▶ Texto fornecido
****
Modelos e mensagens

Quando eu era adolescente escutei durante uma aula de inglês uma lição com uma frase motivacional na forma de um ditado, que por meio século se manteve em minha cabeça: “There’s more to clothes than to keep warm” (existe mais nas roupas do que simplesmente se aquecer). Esta noção do corpo como veículo da sexualidade – e das roupas como sua moldura – custou a se configurar como certeza, mas bastou atingir a adolescência para que ela caísse como um meteoro sobre minha cabeça. Por entender o quanto nossas roupas são mensagens é que, vez por outra, eu me espanto ao escutar ou ler algumas frases especialmente engraçadas sobre as razões para usá-las:

“Eu não me importo com roupas. Uso qualquer coisa e não me interessa se os outros gostam ou não. Eu me visto apenas para me sentir bem”. diz a jovem de jeans rasgados e tênis da “Balenciaga” que custam o mesmo que um trabalhador da construção civil leva três meses para ganhar de salário.

Acho engraçado porque este tipo de afirmação dá a entender que “as pessoas se bastam”, são ilhas de autossuficiência, como entes impenetráveis à opinião alheia. Nada me parece mais arrogante que isso. Uma vez meu filho, aos 12 anos, me confessou “tudo que eu faço é para me exibir, para oferecer algo aos outros”. Rara sabedoria.

Em verdade, essas coisas que nos empacotam como produtos na prateleira da vida importam sim, e muito. Não por outra razão as indústrias da moda e da maquiagem são dois dos mais poderosos empreendimentos do mundo. A moda mobiliza 2.4 trilhões de dólares por ano e, se fosse um país, seria o sétimo mais rico deste planeta, movimentando somas astronômicas para cobrir nossa nudez, ao mesmo tempo que, sedutoramente, nos convida a desvelá-la. A indústria de cosméticos já atingiu 571 bilhões de dólares anuais e está em franco crescimento, prometendo esconder defeitos, ressaltar virtudes e estancar a sangria do envelhecimento.
****
▶ Dados do conjunto
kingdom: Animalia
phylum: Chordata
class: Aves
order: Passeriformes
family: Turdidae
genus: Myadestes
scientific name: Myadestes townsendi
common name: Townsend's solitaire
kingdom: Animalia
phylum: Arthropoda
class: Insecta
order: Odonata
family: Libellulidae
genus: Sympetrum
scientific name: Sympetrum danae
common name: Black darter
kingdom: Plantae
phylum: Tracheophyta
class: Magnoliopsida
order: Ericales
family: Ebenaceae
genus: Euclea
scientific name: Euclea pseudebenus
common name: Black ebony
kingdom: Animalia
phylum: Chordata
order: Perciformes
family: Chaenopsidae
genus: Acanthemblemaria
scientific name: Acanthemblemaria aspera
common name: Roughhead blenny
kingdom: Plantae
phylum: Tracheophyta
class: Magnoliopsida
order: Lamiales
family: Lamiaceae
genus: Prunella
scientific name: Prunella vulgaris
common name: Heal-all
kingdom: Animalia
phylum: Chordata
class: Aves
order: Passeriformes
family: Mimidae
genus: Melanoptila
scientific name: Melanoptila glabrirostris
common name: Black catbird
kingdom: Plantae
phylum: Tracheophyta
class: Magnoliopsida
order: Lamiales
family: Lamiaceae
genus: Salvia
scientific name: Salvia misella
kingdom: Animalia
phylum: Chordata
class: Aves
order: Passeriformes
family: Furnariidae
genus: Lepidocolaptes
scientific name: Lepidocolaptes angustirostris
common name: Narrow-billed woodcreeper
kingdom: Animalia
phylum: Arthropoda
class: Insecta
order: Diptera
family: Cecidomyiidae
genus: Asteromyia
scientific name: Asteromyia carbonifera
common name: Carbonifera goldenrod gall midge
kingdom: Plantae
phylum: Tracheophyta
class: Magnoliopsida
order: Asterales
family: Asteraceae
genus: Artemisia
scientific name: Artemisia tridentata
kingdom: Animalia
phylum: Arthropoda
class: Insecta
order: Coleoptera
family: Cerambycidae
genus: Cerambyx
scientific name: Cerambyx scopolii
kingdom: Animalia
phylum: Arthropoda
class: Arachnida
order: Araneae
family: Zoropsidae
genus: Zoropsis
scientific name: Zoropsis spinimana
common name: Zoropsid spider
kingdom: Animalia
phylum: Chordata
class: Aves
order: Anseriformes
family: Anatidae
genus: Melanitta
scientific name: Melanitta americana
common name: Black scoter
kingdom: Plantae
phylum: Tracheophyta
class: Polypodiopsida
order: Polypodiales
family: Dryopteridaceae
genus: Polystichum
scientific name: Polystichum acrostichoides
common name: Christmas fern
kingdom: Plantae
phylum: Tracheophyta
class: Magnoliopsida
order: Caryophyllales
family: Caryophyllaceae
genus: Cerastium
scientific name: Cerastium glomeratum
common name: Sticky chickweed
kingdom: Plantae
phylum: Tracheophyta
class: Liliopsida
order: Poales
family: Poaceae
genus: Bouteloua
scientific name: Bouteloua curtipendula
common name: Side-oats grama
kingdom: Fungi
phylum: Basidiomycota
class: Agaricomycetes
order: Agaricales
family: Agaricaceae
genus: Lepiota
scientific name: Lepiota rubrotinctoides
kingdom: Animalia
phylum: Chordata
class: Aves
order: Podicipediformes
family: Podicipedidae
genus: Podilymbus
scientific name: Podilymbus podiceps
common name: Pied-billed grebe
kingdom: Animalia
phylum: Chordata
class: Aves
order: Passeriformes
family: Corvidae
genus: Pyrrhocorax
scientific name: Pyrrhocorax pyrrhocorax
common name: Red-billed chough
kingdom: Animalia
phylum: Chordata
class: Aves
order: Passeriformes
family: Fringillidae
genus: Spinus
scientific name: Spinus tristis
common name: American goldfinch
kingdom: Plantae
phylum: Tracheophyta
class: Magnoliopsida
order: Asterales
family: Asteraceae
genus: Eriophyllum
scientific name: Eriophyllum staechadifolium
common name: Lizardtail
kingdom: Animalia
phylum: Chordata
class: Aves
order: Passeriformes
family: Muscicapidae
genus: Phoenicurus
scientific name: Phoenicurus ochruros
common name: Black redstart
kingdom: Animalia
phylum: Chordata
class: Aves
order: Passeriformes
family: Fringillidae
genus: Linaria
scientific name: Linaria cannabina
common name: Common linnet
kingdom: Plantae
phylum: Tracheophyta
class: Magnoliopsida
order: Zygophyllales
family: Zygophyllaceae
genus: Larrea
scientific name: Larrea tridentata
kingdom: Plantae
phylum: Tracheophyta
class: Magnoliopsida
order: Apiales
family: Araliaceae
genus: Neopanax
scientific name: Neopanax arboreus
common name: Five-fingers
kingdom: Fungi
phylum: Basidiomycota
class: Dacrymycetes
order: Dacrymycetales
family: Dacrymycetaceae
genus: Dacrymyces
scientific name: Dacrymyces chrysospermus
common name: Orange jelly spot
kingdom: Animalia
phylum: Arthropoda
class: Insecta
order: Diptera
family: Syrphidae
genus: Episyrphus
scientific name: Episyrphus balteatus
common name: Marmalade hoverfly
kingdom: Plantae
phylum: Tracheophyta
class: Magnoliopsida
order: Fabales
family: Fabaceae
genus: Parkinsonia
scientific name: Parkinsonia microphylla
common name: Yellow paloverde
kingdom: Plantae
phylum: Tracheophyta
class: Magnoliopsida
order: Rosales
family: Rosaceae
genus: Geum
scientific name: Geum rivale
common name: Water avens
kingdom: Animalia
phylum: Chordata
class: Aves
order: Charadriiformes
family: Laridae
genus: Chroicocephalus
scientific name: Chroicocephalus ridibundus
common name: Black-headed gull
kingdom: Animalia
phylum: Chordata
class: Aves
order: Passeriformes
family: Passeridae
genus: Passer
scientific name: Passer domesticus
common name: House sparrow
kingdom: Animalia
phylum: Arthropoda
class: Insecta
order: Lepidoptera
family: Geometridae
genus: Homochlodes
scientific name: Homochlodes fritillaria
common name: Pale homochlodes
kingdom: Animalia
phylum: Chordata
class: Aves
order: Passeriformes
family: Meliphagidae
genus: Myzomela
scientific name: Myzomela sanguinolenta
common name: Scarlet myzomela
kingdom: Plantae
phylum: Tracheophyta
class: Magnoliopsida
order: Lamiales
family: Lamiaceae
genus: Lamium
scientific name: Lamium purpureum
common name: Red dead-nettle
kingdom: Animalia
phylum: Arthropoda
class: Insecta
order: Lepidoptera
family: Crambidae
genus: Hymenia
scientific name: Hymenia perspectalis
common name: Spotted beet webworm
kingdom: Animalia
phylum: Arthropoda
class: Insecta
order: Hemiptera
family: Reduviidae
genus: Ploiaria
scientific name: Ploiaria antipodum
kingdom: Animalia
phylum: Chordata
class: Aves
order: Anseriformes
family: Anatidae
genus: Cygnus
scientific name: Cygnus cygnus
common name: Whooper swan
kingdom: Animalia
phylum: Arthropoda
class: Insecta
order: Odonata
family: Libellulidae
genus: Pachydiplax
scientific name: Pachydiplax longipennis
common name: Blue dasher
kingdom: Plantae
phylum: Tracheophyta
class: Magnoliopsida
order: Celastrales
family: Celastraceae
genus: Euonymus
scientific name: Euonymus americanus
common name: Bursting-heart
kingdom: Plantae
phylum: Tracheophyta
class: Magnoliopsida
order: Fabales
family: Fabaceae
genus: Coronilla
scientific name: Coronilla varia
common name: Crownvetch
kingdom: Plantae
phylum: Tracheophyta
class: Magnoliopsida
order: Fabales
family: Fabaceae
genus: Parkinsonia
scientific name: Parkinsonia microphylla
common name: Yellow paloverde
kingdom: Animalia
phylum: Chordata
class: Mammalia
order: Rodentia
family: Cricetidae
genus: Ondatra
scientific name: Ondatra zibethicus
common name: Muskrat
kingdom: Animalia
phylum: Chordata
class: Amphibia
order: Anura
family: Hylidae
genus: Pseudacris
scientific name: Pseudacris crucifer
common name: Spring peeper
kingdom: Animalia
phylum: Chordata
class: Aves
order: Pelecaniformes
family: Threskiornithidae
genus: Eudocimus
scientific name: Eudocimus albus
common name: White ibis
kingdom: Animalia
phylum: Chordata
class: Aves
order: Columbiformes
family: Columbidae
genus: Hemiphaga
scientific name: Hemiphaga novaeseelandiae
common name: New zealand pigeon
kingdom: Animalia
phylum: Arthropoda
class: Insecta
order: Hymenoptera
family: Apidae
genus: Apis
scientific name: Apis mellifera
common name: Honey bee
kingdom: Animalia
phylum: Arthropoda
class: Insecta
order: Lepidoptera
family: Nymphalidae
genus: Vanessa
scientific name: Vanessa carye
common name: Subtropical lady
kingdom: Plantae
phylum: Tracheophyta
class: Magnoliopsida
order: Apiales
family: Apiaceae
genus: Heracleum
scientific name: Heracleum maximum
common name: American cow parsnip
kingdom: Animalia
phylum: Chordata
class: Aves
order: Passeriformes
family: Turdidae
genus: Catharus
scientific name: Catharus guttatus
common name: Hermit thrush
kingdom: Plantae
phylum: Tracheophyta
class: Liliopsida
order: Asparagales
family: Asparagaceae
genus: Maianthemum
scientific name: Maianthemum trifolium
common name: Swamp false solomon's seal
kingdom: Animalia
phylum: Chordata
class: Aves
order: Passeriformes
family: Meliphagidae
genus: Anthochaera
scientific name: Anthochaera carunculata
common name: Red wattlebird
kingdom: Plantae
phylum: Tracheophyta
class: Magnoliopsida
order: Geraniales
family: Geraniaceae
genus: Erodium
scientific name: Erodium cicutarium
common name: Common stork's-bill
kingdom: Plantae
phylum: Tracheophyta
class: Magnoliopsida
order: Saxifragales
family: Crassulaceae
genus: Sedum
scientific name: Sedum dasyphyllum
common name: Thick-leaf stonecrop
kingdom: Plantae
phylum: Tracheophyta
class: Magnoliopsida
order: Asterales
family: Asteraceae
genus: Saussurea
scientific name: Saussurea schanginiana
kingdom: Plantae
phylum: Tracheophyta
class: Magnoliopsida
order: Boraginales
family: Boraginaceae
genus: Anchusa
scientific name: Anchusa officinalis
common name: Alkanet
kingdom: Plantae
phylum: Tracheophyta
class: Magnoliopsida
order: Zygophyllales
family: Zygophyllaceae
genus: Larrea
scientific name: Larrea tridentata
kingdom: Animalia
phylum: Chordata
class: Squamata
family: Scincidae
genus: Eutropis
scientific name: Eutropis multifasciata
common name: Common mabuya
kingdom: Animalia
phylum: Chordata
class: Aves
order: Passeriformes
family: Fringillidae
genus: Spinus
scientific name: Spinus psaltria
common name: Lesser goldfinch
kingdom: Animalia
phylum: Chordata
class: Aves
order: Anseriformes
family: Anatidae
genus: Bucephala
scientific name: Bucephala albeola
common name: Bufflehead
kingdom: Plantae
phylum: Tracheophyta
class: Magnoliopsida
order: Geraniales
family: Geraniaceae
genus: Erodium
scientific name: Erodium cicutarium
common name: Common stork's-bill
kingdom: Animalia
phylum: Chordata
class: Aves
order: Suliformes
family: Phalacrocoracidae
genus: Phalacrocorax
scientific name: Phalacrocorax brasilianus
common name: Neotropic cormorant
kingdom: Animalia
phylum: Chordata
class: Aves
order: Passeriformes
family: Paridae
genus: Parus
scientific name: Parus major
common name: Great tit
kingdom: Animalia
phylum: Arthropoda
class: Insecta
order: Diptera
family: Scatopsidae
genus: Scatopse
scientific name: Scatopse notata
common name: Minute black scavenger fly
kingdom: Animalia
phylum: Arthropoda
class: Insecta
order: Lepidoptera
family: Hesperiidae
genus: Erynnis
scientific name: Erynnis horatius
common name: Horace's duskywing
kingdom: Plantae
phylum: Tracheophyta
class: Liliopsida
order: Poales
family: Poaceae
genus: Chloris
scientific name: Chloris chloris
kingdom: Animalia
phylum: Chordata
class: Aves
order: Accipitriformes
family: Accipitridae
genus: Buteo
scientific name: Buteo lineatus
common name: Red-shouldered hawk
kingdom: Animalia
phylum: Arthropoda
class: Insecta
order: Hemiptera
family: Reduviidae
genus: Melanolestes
****
▶ Exercício proposto
Explique, em uma a três frases, por que o texto sobre roupas e mensagens considera engraçadas afirmações como a da jovem de jeans rasgados.

▶ Resposta redigida
Essas afirmações parecem engraçadas porque dão a entender que as pessoas se bastam, como ilhas de autossuficiência impenetráveis à opinião alheia. O espanto vem do fato de que o texto entende as roupas como mensagens. Por isso, considera essa postura muito arrogante.